Problem details
Please count how many lines below contain the word "labels" and reply with only that number.

====

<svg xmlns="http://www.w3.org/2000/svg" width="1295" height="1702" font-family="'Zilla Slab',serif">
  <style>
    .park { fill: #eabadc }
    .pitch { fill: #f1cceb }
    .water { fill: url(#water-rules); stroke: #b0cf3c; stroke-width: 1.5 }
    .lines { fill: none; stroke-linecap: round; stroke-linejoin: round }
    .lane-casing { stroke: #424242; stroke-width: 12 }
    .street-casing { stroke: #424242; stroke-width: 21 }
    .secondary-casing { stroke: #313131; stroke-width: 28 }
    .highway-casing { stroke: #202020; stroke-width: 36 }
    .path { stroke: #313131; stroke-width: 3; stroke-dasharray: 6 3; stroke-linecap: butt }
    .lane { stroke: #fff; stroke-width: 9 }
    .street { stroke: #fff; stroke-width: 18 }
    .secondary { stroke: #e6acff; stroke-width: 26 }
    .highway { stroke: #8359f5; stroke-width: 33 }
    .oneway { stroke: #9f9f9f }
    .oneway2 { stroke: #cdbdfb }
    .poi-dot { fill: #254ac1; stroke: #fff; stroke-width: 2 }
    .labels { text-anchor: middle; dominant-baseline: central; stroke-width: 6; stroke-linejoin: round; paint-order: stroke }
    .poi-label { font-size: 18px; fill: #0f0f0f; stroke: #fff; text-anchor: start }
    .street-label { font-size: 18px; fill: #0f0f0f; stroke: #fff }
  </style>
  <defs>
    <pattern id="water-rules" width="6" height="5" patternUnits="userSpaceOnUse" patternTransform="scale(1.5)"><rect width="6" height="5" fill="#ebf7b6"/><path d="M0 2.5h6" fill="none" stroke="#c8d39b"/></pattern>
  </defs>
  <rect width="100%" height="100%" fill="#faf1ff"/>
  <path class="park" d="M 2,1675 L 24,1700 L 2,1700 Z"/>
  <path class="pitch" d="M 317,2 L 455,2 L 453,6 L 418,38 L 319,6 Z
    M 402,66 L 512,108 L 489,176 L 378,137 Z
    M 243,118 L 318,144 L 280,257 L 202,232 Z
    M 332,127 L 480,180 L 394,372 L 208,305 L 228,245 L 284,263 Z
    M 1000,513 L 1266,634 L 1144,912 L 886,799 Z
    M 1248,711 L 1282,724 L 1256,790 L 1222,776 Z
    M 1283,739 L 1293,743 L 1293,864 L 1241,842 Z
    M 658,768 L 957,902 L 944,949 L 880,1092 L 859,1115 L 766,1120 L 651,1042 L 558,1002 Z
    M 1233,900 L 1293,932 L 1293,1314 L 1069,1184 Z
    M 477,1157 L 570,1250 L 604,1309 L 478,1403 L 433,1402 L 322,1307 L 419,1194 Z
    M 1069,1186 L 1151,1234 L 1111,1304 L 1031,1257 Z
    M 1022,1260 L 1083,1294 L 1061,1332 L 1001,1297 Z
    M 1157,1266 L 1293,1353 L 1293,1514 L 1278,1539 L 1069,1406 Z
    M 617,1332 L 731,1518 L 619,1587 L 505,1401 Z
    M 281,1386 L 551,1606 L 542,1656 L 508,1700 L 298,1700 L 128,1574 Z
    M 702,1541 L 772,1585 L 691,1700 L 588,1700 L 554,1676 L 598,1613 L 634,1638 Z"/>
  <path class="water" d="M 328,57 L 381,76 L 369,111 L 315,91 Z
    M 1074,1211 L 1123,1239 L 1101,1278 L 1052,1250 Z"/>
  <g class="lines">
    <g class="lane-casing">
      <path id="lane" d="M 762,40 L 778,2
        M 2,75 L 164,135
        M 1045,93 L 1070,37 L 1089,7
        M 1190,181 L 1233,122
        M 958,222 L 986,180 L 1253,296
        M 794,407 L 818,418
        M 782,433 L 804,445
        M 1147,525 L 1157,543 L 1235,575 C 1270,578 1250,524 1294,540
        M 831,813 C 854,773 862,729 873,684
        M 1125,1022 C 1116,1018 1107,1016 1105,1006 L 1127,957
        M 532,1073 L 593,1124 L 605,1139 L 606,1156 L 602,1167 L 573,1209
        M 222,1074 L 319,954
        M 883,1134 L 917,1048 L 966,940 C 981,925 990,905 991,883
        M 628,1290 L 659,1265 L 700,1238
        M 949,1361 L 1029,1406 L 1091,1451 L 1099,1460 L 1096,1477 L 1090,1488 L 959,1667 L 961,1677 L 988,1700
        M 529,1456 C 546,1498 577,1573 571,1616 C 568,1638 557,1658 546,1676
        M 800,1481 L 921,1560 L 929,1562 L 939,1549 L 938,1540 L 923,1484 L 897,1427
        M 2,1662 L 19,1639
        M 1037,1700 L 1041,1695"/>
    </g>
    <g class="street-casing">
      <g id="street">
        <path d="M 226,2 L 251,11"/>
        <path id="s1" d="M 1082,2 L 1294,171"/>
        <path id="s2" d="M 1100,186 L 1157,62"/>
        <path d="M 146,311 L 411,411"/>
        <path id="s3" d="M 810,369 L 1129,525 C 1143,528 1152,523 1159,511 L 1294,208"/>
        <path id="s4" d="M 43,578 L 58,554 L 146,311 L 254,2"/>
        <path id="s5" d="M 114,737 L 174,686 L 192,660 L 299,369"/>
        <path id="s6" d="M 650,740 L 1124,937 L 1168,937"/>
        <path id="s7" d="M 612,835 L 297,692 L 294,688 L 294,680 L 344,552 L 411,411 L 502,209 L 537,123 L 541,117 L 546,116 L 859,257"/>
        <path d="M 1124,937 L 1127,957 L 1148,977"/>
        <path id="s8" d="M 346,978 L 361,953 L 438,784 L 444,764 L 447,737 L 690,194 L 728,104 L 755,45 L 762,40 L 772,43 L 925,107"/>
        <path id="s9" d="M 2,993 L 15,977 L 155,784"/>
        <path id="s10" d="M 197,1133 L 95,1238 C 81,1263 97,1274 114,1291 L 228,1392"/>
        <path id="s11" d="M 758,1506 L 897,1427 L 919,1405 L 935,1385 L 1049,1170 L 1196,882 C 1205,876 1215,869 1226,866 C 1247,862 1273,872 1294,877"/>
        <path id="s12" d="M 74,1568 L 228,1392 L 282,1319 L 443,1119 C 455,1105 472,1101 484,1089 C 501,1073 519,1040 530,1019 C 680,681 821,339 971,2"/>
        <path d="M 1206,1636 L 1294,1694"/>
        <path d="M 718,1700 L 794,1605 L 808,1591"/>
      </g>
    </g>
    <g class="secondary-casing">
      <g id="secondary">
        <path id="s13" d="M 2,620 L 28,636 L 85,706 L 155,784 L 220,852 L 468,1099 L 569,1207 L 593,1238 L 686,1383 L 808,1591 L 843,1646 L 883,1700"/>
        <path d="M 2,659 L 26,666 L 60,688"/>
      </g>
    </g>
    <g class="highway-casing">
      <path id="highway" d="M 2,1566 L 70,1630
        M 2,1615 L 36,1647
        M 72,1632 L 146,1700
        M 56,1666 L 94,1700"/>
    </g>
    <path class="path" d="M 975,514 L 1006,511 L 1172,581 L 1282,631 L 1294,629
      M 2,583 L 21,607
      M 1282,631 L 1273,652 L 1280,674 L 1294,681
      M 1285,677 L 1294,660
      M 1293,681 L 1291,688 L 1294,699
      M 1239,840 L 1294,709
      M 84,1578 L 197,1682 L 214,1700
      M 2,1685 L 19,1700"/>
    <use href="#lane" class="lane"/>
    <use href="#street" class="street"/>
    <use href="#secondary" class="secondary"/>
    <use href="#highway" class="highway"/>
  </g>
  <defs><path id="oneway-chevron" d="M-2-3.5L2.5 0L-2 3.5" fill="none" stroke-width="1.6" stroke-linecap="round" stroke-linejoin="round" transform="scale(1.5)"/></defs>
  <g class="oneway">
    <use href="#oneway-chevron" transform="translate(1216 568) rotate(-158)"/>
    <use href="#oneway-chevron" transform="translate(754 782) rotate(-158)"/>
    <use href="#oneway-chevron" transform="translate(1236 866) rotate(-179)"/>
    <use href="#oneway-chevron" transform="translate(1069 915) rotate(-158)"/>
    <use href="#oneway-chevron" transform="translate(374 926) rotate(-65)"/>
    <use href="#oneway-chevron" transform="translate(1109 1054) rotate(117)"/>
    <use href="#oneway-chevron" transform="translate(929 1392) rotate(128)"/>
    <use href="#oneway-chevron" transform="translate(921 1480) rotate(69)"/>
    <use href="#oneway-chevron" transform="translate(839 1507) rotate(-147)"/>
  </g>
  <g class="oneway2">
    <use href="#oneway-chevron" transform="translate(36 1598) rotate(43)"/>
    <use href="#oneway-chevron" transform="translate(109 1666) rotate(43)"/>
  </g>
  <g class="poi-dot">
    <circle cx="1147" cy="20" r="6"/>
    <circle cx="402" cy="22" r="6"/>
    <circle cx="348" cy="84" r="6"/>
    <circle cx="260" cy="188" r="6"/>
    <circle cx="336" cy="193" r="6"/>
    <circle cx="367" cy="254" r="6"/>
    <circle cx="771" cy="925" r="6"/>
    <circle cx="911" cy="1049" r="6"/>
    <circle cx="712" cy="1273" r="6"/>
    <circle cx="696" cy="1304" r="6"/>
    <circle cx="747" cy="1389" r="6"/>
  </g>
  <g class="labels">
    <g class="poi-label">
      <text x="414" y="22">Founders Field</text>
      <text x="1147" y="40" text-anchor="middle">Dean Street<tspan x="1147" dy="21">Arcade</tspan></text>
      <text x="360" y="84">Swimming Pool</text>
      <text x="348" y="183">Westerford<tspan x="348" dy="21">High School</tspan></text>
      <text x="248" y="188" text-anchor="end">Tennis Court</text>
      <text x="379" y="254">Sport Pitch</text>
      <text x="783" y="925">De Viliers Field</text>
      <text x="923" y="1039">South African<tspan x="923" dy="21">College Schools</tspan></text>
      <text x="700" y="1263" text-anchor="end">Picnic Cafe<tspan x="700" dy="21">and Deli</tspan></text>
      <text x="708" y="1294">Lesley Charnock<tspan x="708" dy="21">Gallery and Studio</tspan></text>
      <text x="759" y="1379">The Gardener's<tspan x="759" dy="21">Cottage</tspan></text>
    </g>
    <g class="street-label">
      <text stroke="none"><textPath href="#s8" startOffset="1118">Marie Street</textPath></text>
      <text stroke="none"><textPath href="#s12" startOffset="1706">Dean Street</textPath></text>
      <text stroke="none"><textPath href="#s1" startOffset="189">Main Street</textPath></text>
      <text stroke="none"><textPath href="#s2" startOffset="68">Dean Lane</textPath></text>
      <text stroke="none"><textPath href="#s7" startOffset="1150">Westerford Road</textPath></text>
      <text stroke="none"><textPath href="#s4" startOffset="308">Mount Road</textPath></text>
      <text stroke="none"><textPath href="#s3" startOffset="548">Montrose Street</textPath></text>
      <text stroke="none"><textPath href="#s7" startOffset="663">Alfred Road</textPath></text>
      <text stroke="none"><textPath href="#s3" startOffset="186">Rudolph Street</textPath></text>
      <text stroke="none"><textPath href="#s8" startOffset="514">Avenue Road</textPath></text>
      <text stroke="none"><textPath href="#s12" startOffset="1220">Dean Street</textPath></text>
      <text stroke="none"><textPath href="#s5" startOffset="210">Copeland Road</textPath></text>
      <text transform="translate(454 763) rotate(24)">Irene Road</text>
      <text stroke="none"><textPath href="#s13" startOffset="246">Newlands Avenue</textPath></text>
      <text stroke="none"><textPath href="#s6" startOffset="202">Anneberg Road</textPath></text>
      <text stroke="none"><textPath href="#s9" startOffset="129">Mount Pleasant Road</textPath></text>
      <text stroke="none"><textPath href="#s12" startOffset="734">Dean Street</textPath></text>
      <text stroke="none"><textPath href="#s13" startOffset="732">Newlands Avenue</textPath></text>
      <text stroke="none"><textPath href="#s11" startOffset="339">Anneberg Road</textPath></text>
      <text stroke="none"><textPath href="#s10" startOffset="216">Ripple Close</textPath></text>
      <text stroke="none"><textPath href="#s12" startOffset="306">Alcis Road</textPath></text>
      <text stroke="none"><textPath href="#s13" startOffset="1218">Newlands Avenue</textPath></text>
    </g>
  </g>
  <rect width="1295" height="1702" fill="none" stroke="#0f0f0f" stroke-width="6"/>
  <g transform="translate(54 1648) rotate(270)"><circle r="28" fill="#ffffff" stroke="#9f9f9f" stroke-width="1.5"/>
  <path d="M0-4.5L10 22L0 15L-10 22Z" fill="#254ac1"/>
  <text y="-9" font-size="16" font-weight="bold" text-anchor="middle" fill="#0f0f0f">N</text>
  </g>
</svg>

====

Written response
2